Source data:
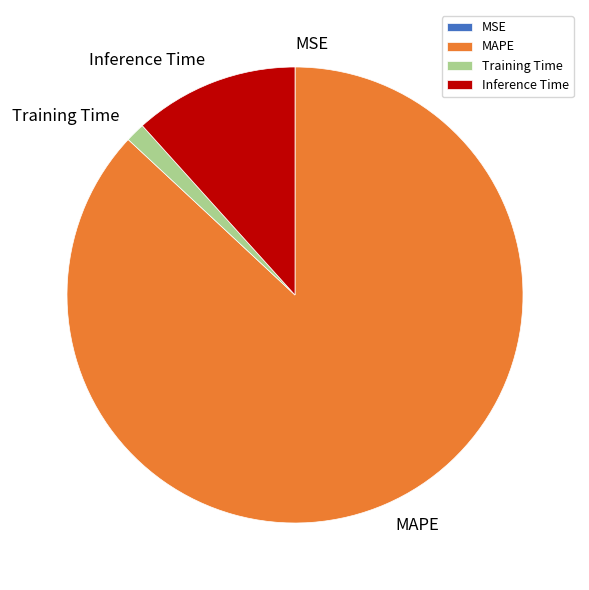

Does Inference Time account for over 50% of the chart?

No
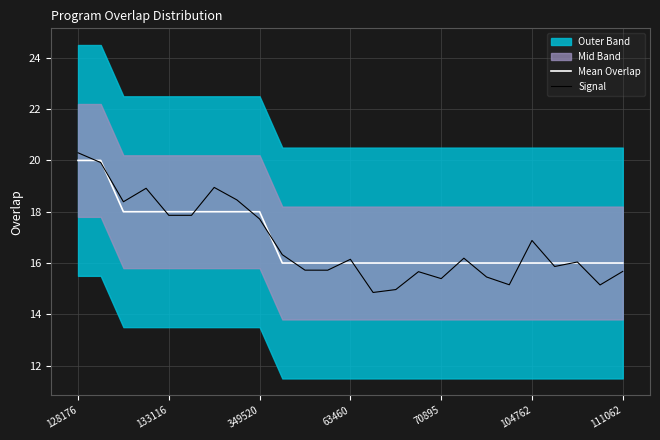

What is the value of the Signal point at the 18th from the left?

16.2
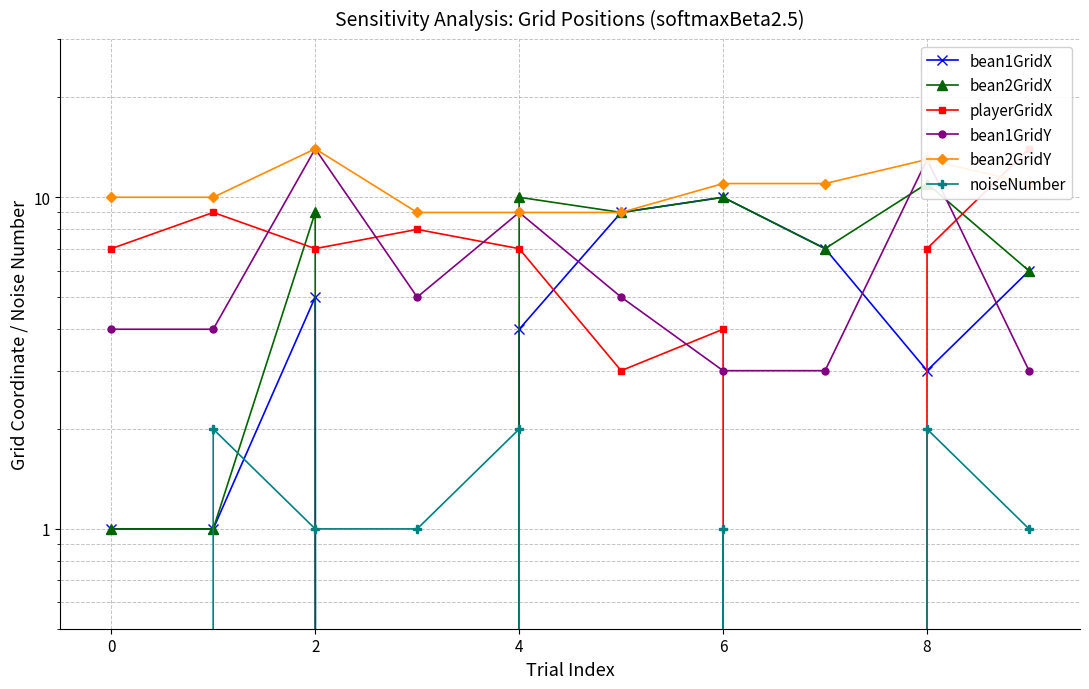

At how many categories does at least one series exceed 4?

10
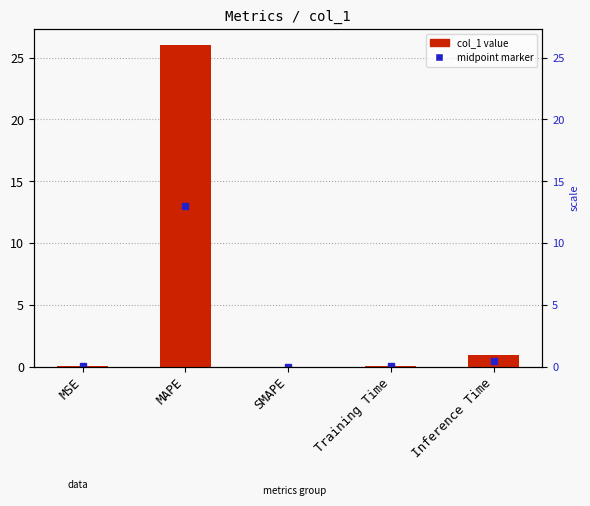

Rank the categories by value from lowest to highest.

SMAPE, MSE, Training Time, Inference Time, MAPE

*WORK ORDER*: Copy every line of the data above word for word, omitting the pictures.

*YOUR SOLUTION*:
Does Inference Time account for over 50% of the chart?

No

What is the value of the Signal point at the 18th from the left?

16.2

At how many categories does at least one series exceed 4?

10

Rank the categories by value from lowest to highest.

SMAPE, MSE, Training Time, Inference Time, MAPE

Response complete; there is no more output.